**Task directions:**
Output every line of the material exactly, omitting images.

**Dataset extract:**
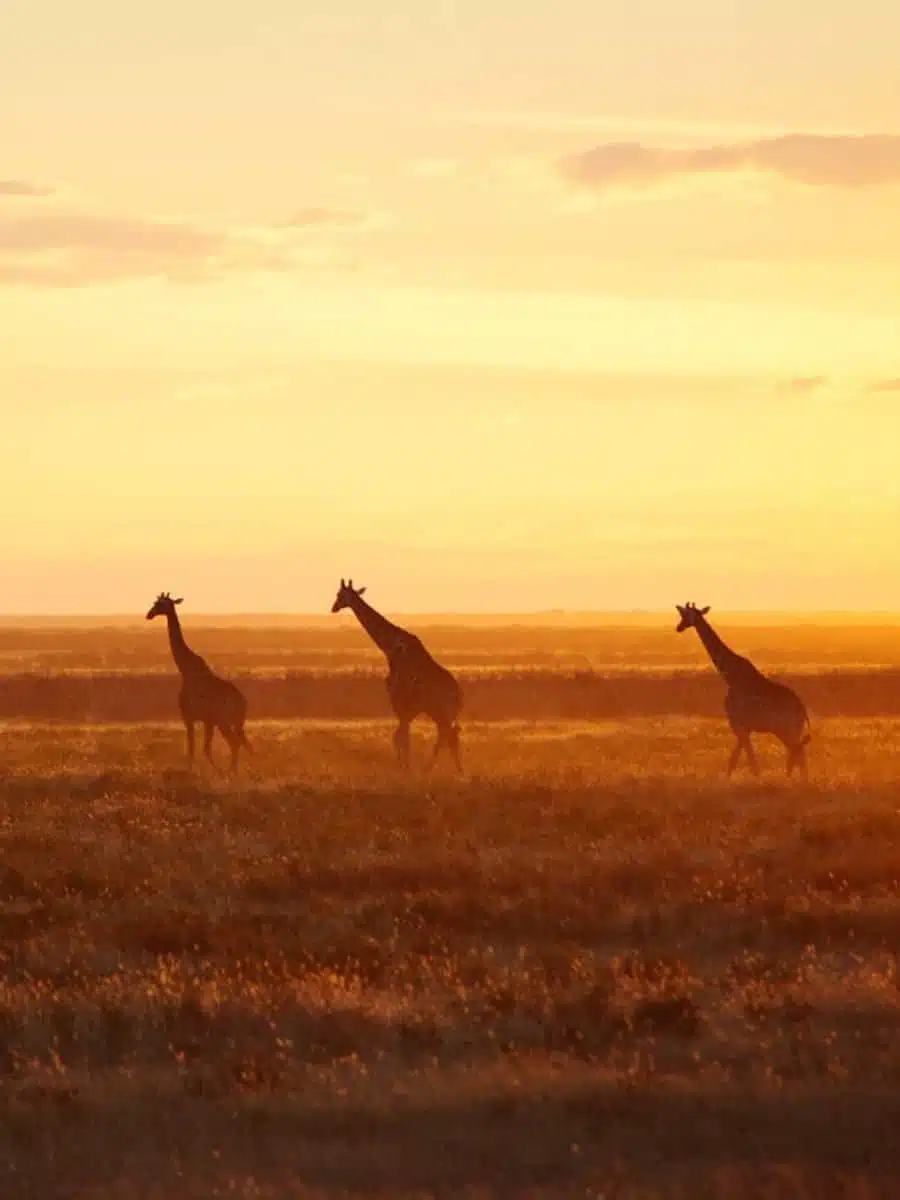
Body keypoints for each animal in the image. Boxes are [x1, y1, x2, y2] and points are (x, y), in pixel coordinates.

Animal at [145, 592, 252, 777]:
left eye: (161, 604)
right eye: (155, 602)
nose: (149, 614)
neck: (185, 670)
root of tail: (243, 702)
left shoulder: (191, 717)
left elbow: (195, 749)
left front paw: (195, 773)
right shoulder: (203, 720)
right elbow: (199, 749)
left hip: (224, 721)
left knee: (235, 743)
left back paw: (230, 772)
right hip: (233, 722)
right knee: (240, 743)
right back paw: (235, 771)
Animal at [328, 578, 460, 768]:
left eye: (341, 594)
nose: (334, 607)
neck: (389, 647)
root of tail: (458, 694)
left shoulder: (398, 698)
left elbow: (401, 737)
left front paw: (404, 768)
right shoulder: (404, 704)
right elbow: (400, 735)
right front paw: (403, 766)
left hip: (440, 710)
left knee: (448, 735)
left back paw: (433, 769)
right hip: (439, 712)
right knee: (449, 735)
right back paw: (448, 770)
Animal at [672, 600, 816, 777]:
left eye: (687, 615)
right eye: (682, 614)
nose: (679, 627)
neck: (730, 678)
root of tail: (802, 708)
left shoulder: (737, 724)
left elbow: (749, 762)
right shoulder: (744, 727)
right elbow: (736, 760)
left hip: (786, 729)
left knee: (798, 753)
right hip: (789, 730)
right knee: (798, 753)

**Response below:**
Body keypoints for each animal in the image. Boxes are [x1, y1, x2, y2] and points are (x, y), in pixel coordinates.

Animal at [145, 592, 252, 777]:
left eye: (161, 604)
right eye: (155, 602)
nose: (149, 614)
neck: (185, 670)
root of tail: (243, 702)
left shoulder: (191, 717)
left elbow: (195, 749)
left front paw: (195, 773)
right shoulder: (203, 720)
right elbow: (199, 749)
left hip: (224, 721)
left knee: (235, 743)
left back paw: (230, 772)
right hip: (233, 722)
right knee: (240, 743)
right back paw: (235, 771)
Animal at [328, 578, 460, 768]:
left eye: (341, 594)
nose: (334, 607)
neck: (389, 647)
root of tail: (458, 694)
left shoulder: (398, 698)
left elbow: (401, 737)
left front paw: (404, 768)
right shoulder: (404, 704)
right elbow: (400, 735)
right front paw: (403, 766)
left hip: (440, 710)
left knee: (448, 735)
left back paw: (433, 769)
right hip: (439, 712)
right knee: (449, 735)
right back paw: (448, 770)
Animal at [672, 600, 816, 777]:
left eye: (687, 615)
right eye: (682, 614)
nose: (679, 627)
neck: (730, 678)
root of tail: (802, 708)
left shoulder: (737, 724)
left elbow: (749, 762)
right shoulder: (744, 727)
right elbow: (736, 760)
left hip: (786, 729)
left knee: (798, 753)
right hip: (789, 730)
right knee: (798, 753)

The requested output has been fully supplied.